A group of professors and graduate students at the College of William and Mary's Applied Science Department at the Jefferson Lab in Newport News are working on an intense ultraviolet lamp they say will do just that.
When directed onto materials such as nylon, the lamp creates chemical reactions that produce protective layers and keep the materials germ- free.
"We can make it do different types of chemical reactions the older lamps can't do," said Michael Kelley, professor of applied science at William and Mary. "You can make it so any kind of germs that would land on that thing would die."
The invention recently received a patent from the U.S. Patent and Trademark Office in Washington, D.C. Work is continuing as the inventors look to make it marketable. The lamp is the first to receive a patent since William and Mary started a technology transfer program last May that helps student and faculty at the school obtain patents.

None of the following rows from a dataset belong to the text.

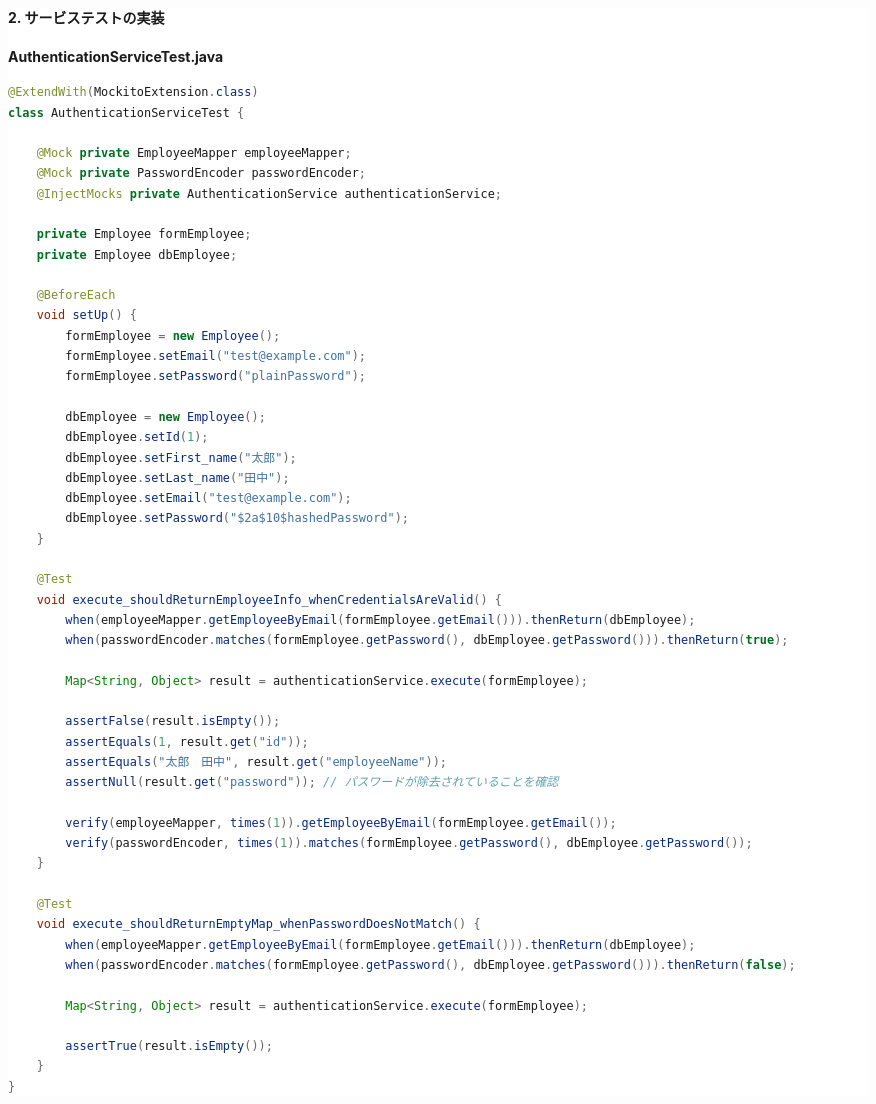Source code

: #### 2. サービステストの実装

**AuthenticationServiceTest.java**
```java
@ExtendWith(MockitoExtension.class)
class AuthenticationServiceTest {

    @Mock private EmployeeMapper employeeMapper;
    @Mock private PasswordEncoder passwordEncoder;
    @InjectMocks private AuthenticationService authenticationService;

    private Employee formEmployee;
    private Employee dbEmployee;

    @BeforeEach
    void setUp() {
        formEmployee = new Employee();
        formEmployee.setEmail("test@example.com");
        formEmployee.setPassword("plainPassword");

        dbEmployee = new Employee();
        dbEmployee.setId(1);
        dbEmployee.setFirst_name("太郎");
        dbEmployee.setLast_name("田中");
        dbEmployee.setEmail("test@example.com");
        dbEmployee.setPassword("$2a$10$hashedPassword");
    }

    @Test
    void execute_shouldReturnEmployeeInfo_whenCredentialsAreValid() {
        when(employeeMapper.getEmployeeByEmail(formEmployee.getEmail())).thenReturn(dbEmployee);
        when(passwordEncoder.matches(formEmployee.getPassword(), dbEmployee.getPassword())).thenReturn(true);

        Map<String, Object> result = authenticationService.execute(formEmployee);

        assertFalse(result.isEmpty());
        assertEquals(1, result.get("id"));
        assertEquals("太郎　田中", result.get("employeeName"));
        assertNull(result.get("password")); // パスワードが除去されていることを確認
        
        verify(employeeMapper, times(1)).getEmployeeByEmail(formEmployee.getEmail());
        verify(passwordEncoder, times(1)).matches(formEmployee.getPassword(), dbEmployee.getPassword());
    }

    @Test
    void execute_shouldReturnEmptyMap_whenPasswordDoesNotMatch() {
        when(employeeMapper.getEmployeeByEmail(formEmployee.getEmail())).thenReturn(dbEmployee);
        when(passwordEncoder.matches(formEmployee.getPassword(), dbEmployee.getPassword())).thenReturn(false);

        Map<String, Object> result = authenticationService.execute(formEmployee);

        assertTrue(result.isEmpty());
    }
}
```
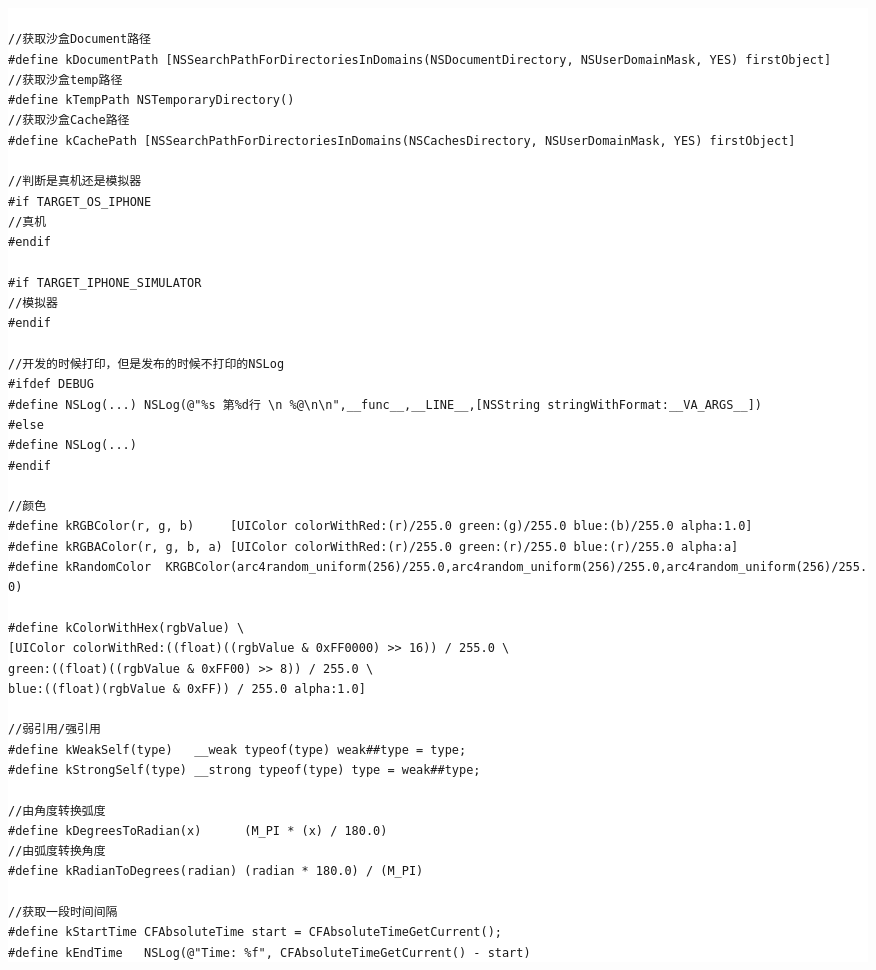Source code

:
 ```
 
//获取沙盒Document路径
#define kDocumentPath [NSSearchPathForDirectoriesInDomains(NSDocumentDirectory, NSUserDomainMask, YES) firstObject]
//获取沙盒temp路径
#define kTempPath NSTemporaryDirectory()
//获取沙盒Cache路径
#define kCachePath [NSSearchPathForDirectoriesInDomains(NSCachesDirectory, NSUserDomainMask, YES) firstObject]
 
//判断是真机还是模拟器
#if TARGET_OS_IPHONE
//真机
#endif
 
#if TARGET_IPHONE_SIMULATOR
//模拟器
#endif
 
//开发的时候打印，但是发布的时候不打印的NSLog
#ifdef DEBUG
#define NSLog(...) NSLog(@"%s 第%d行 \n %@\n\n",__func__,__LINE__,[NSString stringWithFormat:__VA_ARGS__])
#else
#define NSLog(...)
#endif
 
//颜色
#define kRGBColor(r, g, b)     [UIColor colorWithRed:(r)/255.0 green:(g)/255.0 blue:(b)/255.0 alpha:1.0]
#define kRGBAColor(r, g, b, a) [UIColor colorWithRed:(r)/255.0 green:(r)/255.0 blue:(r)/255.0 alpha:a]
#define kRandomColor  KRGBColor(arc4random_uniform(256)/255.0,arc4random_uniform(256)/255.0,arc4random_uniform(256)/255.0)
 
#define kColorWithHex(rgbValue) \
[UIColor colorWithRed:((float)((rgbValue & 0xFF0000) >> 16)) / 255.0 \
green:((float)((rgbValue & 0xFF00) >> 8)) / 255.0 \
blue:((float)(rgbValue & 0xFF)) / 255.0 alpha:1.0]
 
//弱引用/强引用
#define kWeakSelf(type)   __weak typeof(type) weak##type = type;
#define kStrongSelf(type) __strong typeof(type) type = weak##type;
 
//由角度转换弧度
#define kDegreesToRadian(x)      (M_PI * (x) / 180.0)
//由弧度转换角度
#define kRadianToDegrees(radian) (radian * 180.0) / (M_PI)
 
//获取一段时间间隔
#define kStartTime CFAbsoluteTime start = CFAbsoluteTimeGetCurrent();
#define kEndTime   NSLog(@"Time: %f", CFAbsoluteTimeGetCurrent() - start)
```
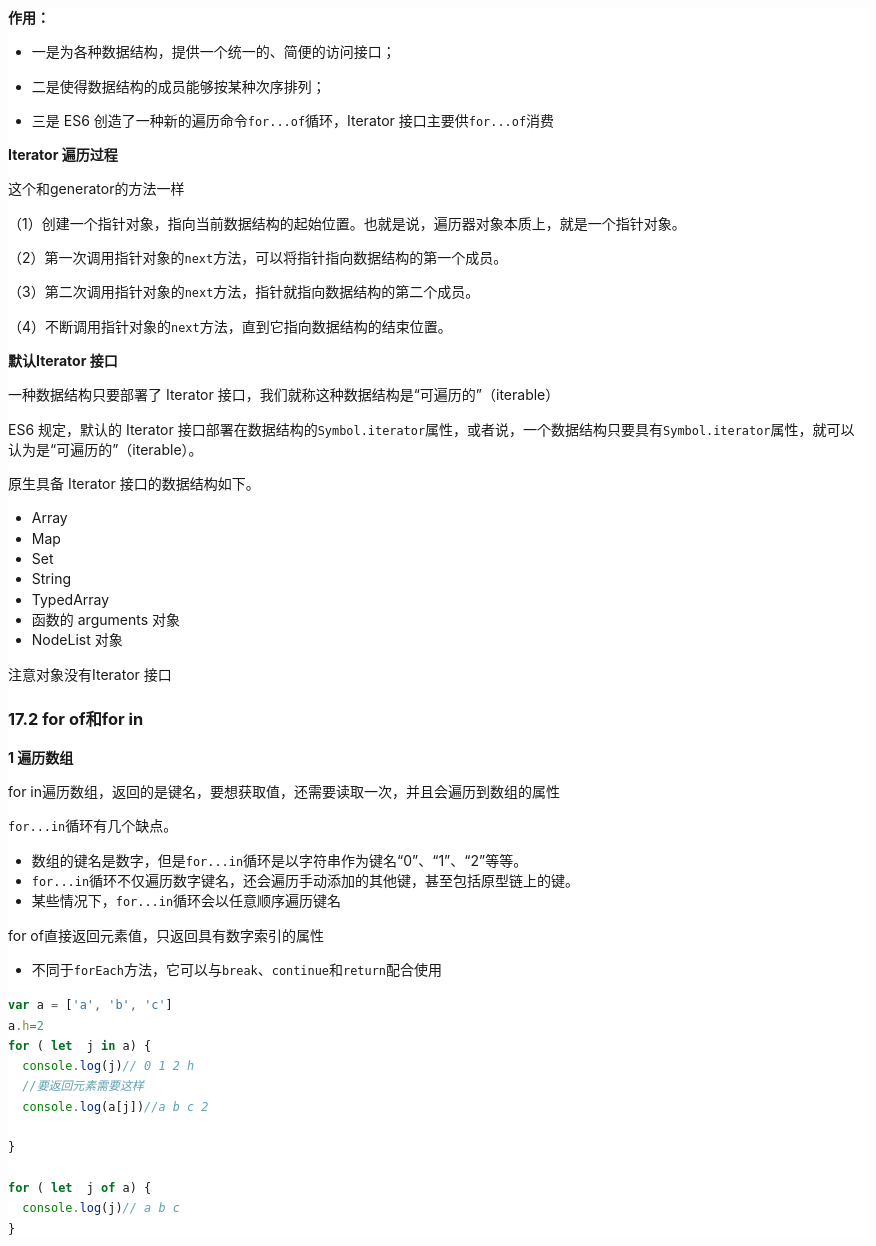 **作用：**

* 一是为各种数据结构，提供一个统一的、简便的访问接口；

* 二是使得数据结构的成员能够按某种次序排列；

* 三是 ES6 创造了一种新的遍历命令`for...of`循环，Iterator 接口主要供`for...of`消费

**Iterator 遍历过程**

这个和generator的方法一样

（1）创建一个指针对象，指向当前数据结构的起始位置。也就是说，遍历器对象本质上，就是一个指针对象。

（2）第一次调用指针对象的`next`方法，可以将指针指向数据结构的第一个成员。

（3）第二次调用指针对象的`next`方法，指针就指向数据结构的第二个成员。

（4）不断调用指针对象的`next`方法，直到它指向数据结构的结束位置。

**默认Iterator 接口**

一种数据结构只要部署了 Iterator 接口，我们就称这种数据结构是“可遍历的”（iterable）

ES6 规定，默认的 Iterator 接口部署在数据结构的`Symbol.iterator`属性，或者说，一个数据结构只要具有`Symbol.iterator`属性，就可以认为是“可遍历的”（iterable）。

原生具备 Iterator 接口的数据结构如下。

- Array
- Map
- Set
- String
- TypedArray
- 函数的 arguments 对象
- NodeList 对象

注意对象没有Iterator 接口

### 17.2 for  of和for in

**1 遍历数组**

for in遍历数组，返回的是键名，要想获取值，还需要读取一次，并且会遍历到数组的属性

`for...in`循环有几个缺点。

- 数组的键名是数字，但是`for...in`循环是以字符串作为键名“0”、“1”、“2”等等。
- `for...in`循环不仅遍历数字键名，还会遍历手动添加的其他键，甚至包括原型链上的键。
- 某些情况下，`for...in`循环会以任意顺序遍历键名

for  of直接返回元素值，只返回具有数字索引的属性

* 不同于`forEach`方法，它可以与`break`、`continue`和`return`配合使用

```javascript
var a = ['a', 'b', 'c']
a.h=2
for ( let  j in a) {
  console.log(j)// 0 1 2 h
  //要返回元素需要这样
  console.log(a[j])//a b c 2
  
}

for ( let  j of a) {
  console.log(j)// a b c
}
```
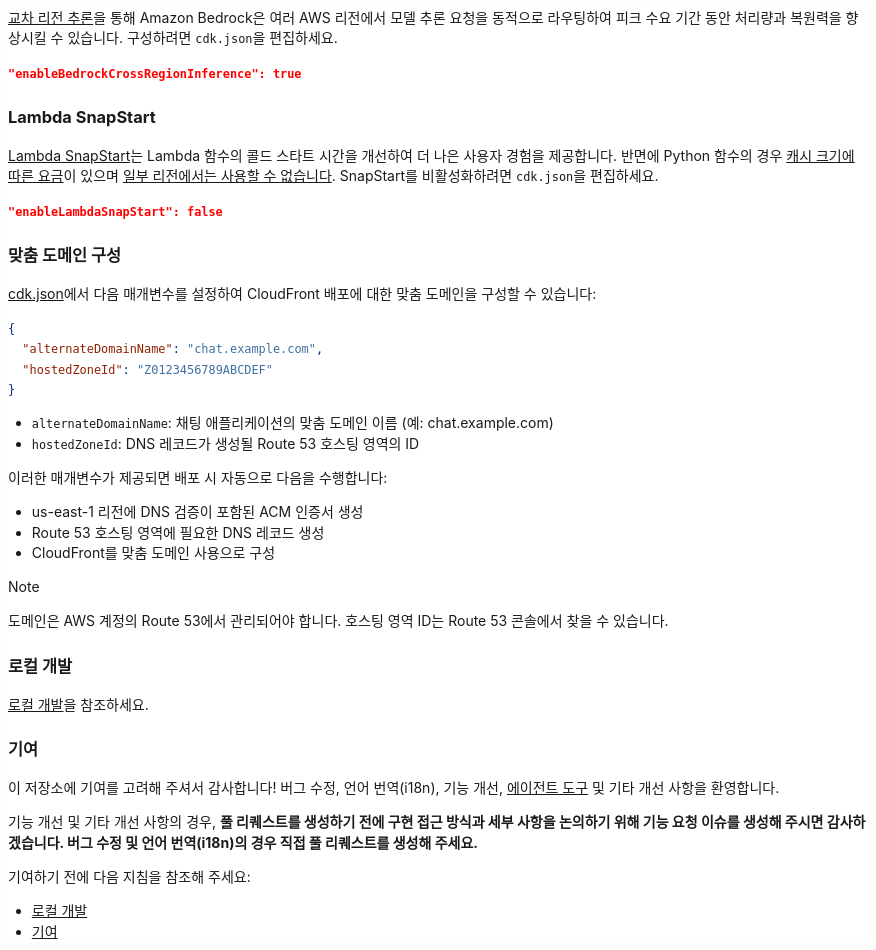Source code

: [교차 리전 추론](https://docs.aws.amazon.com/bedrock/latest/userguide/inference-profiles-support.html)을 통해 Amazon Bedrock은 여러 AWS 리전에서 모델 추론 요청을 동적으로 라우팅하여 피크 수요 기간 동안 처리량과 복원력을 향상시킬 수 있습니다. 구성하려면 `cdk.json`을 편집하세요.

```json
"enableBedrockCrossRegionInference": true
```

### Lambda SnapStart

[Lambda SnapStart](https://docs.aws.amazon.com/lambda/latest/dg/snapstart.html)는 Lambda 함수의 콜드 스타트 시간을 개선하여 더 나은 사용자 경험을 제공합니다. 반면에 Python 함수의 경우 [캐시 크기에 따른 요금](https://aws.amazon.com/lambda/pricing/#SnapStart_Pricing)이 있으며 [일부 리전에서는 사용할 수 없습니다](https://docs.aws.amazon.com/lambda/latest/dg/snapstart.html#snapstart-supported-regions). SnapStart를 비활성화하려면 `cdk.json`을 편집하세요.

```json
"enableLambdaSnapStart": false
```

### 맞춤 도메인 구성

[cdk.json](./cdk/cdk.json)에서 다음 매개변수를 설정하여 CloudFront 배포에 대한 맞춤 도메인을 구성할 수 있습니다:

```json
{
  "alternateDomainName": "chat.example.com",
  "hostedZoneId": "Z0123456789ABCDEF"
}
```

- `alternateDomainName`: 채팅 애플리케이션의 맞춤 도메인 이름 (예: chat.example.com)
- `hostedZoneId`: DNS 레코드가 생성될 Route 53 호스팅 영역의 ID

이러한 매개변수가 제공되면 배포 시 자동으로 다음을 수행합니다:

- us-east-1 리전에 DNS 검증이 포함된 ACM 인증서 생성
- Route 53 호스팅 영역에 필요한 DNS 레코드 생성
- CloudFront를 맞춤 도메인 사용으로 구성

> [!Note]
> 도메인은 AWS 계정의 Route 53에서 관리되어야 합니다. 호스팅 영역 ID는 Route 53 콘솔에서 찾을 수 있습니다.

### 로컬 개발

[로컬 개발](./LOCAL_DEVELOPMENT_ko-KR.md)을 참조하세요.

### 기여

이 저장소에 기여를 고려해 주셔서 감사합니다! 버그 수정, 언어 번역(i18n), 기능 개선, [에이전트 도구](./docs/AGENT.md#how-to-develop-your-own-tools) 및 기타 개선 사항을 환영합니다.

기능 개선 및 기타 개선 사항의 경우, **풀 리퀘스트를 생성하기 전에 구현 접근 방식과 세부 사항을 논의하기 위해 기능 요청 이슈를 생성해 주시면 감사하겠습니다. 버그 수정 및 언어 번역(i18n)의 경우 직접 풀 리퀘스트를 생성해 주세요.**

기여하기 전에 다음 지침을 참조해 주세요:

- [로컬 개발](./LOCAL_DEVELOPMENT_ko-KR.md)
- [기여](./CONTRIBUTING_ko-KR.md)

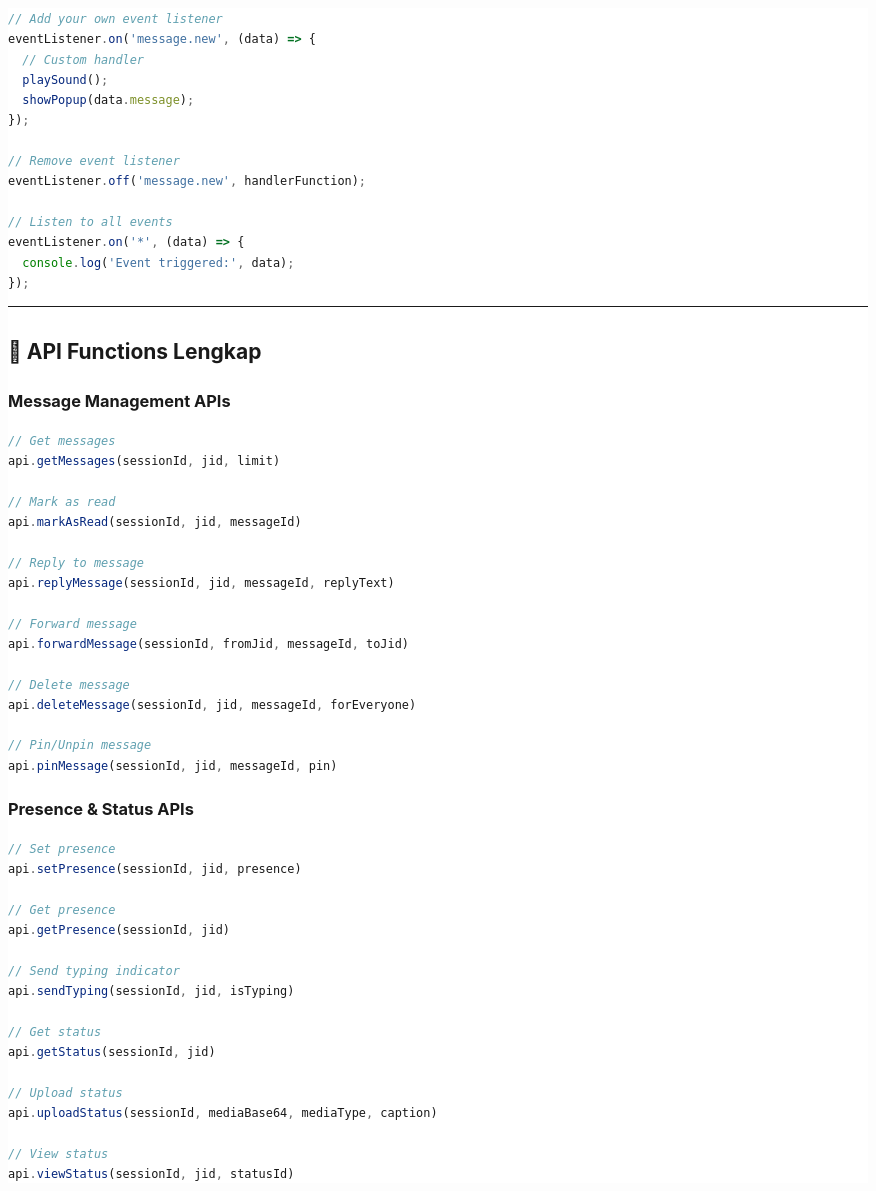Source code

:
 ```javascript
// Add your own event listener
eventListener.on('message.new', (data) => {
  // Custom handler
  playSound();
  showPopup(data.message);
});

// Remove event listener
eventListener.off('message.new', handlerFunction);

// Listen to all events
eventListener.on('*', (data) => {
  console.log('Event triggered:', data);
});
```

---

## 🔧 API Functions Lengkap

### **Message Management APIs**

```javascript
// Get messages
api.getMessages(sessionId, jid, limit)

// Mark as read
api.markAsRead(sessionId, jid, messageId)

// Reply to message
api.replyMessage(sessionId, jid, messageId, replyText)

// Forward message
api.forwardMessage(sessionId, fromJid, messageId, toJid)

// Delete message
api.deleteMessage(sessionId, jid, messageId, forEveryone)

// Pin/Unpin message
api.pinMessage(sessionId, jid, messageId, pin)
```

### **Presence & Status APIs**

```javascript
// Set presence
api.setPresence(sessionId, jid, presence)

// Get presence
api.getPresence(sessionId, jid)

// Send typing indicator
api.sendTyping(sessionId, jid, isTyping)

// Get status
api.getStatus(sessionId, jid)

// Upload status
api.uploadStatus(sessionId, mediaBase64, mediaType, caption)

// View status
api.viewStatus(sessionId, jid, statusId)
```
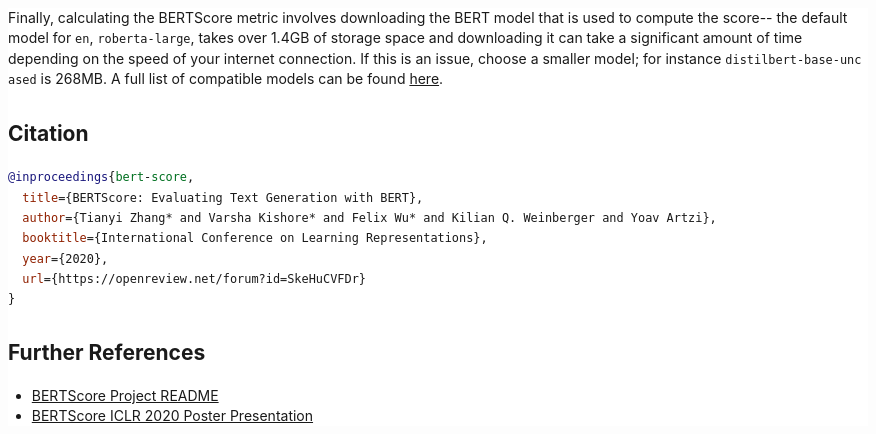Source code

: Finally, calculating the BERTScore metric involves downloading the BERT model that is used to compute the score-- the default model for `en`, `roberta-large`, takes over 1.4GB of storage space and downloading it can take a significant amount of time depending on the speed of your internet connection. If this is an issue, choose a smaller model; for instance `distilbert-base-uncased` is 268MB. A full list of compatible models can be found [here](https://docs.google.com/spreadsheets/d/1RKOVpselB98Nnh_EOC4A2BYn8_201tmPODpNWu4w7xI/edit#gid=0).  

## Citation
```bibtex
@inproceedings{bert-score,
  title={BERTScore: Evaluating Text Generation with BERT},
  author={Tianyi Zhang* and Varsha Kishore* and Felix Wu* and Kilian Q. Weinberger and Yoav Artzi},
  booktitle={International Conference on Learning Representations},
  year={2020},
  url={https://openreview.net/forum?id=SkeHuCVFDr}
}
```

## Further References
- [BERTScore Project README](https://github.com/Tiiiger/bert_score#readme)
- [BERTScore ICLR 2020 Poster Presentation](https://iclr.cc/virtual_2020/poster_SkeHuCVFDr.html)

Ultraviolet lamps with mercury are used today to create chemical reactions such as the curing of tooth fillings at a dentist office. They are also used on wood flooring or furniture finish to make a protective coating. They replace methods that use solvents, which can be harmful.
Kelley says his group's invention would be an improvement over the mercury lamps.
"Our goal was to make a lamp with no hazardous gases," Kelley said. "Our lamps have better electrical efficiency and it makes wavelength of UV light that mercury lamps can't produce. We couldn't do the nylon trick with mercury lamps."
Kelley actually came up with the idea in the late 1980s while a researcher at Dupont, the industrial manufacturing giant. At the time, he said they knew lasers could cause the chemical reaction they wanted, but the cost was too much for what they wanted to do.
While still at Dupont, Kelley got the company to partner with William and Mary to research the lamps. He started working with Dennis Manos, professor of applied science at the college, and doctoral candidates Jessie Diggs and Joseph Ametepe, who graduated in 1999.
When Dupont's focus turned to other types of research, Kelley joined the William and Mary faculty last year and brought the entire ultraviolet lamp program with him.
Together, the research team has discovered methods of making high-powered short-wavelength ultraviolet lamps that are many times cheaper than lasers and free of toxic gases. Kelley said the ultraviolet light costs about 1 percent the expense of lasers. For example, it may cost several dollars per square yard to treat materials using lasers. The same amount of light from an ultraviolet lamp would cost about one cent.
Kelley hopes to one day commercialize the lamps to the point that butchers would have modified versions to easily treat meat packing material. Or treated filters could be placed in air systems in confined places such as planes or submarines.
Kelley said his group needs to perform tests to see how much of an effect the treated materials really have on an environment. For example, air blowing from a vent may be germ-free, but that doesn't keep a sick person from sneezing on their co-worker.
Work is continuing on the lamps with the help of the Commonwealth Research Board, Jefferson Lab, Temple University Hospital and corporate partners Dupont and the Kellogg Co. Kelley said they hope to have tests completed this summer.
"We need to show we can make many, many square yards of this stuff and it's all uniform," Kelley said. "We've got to be able to do it cheap enough for people to use it."
Along with making money from the commercial use of the lamps, Kelley hopes the invention attracts more graduate students with an interest in applied science to the field, as well as attracts more research opportunities for his department.
"It's more than an invention," he said. "It's a program that is going to go forward to do other things."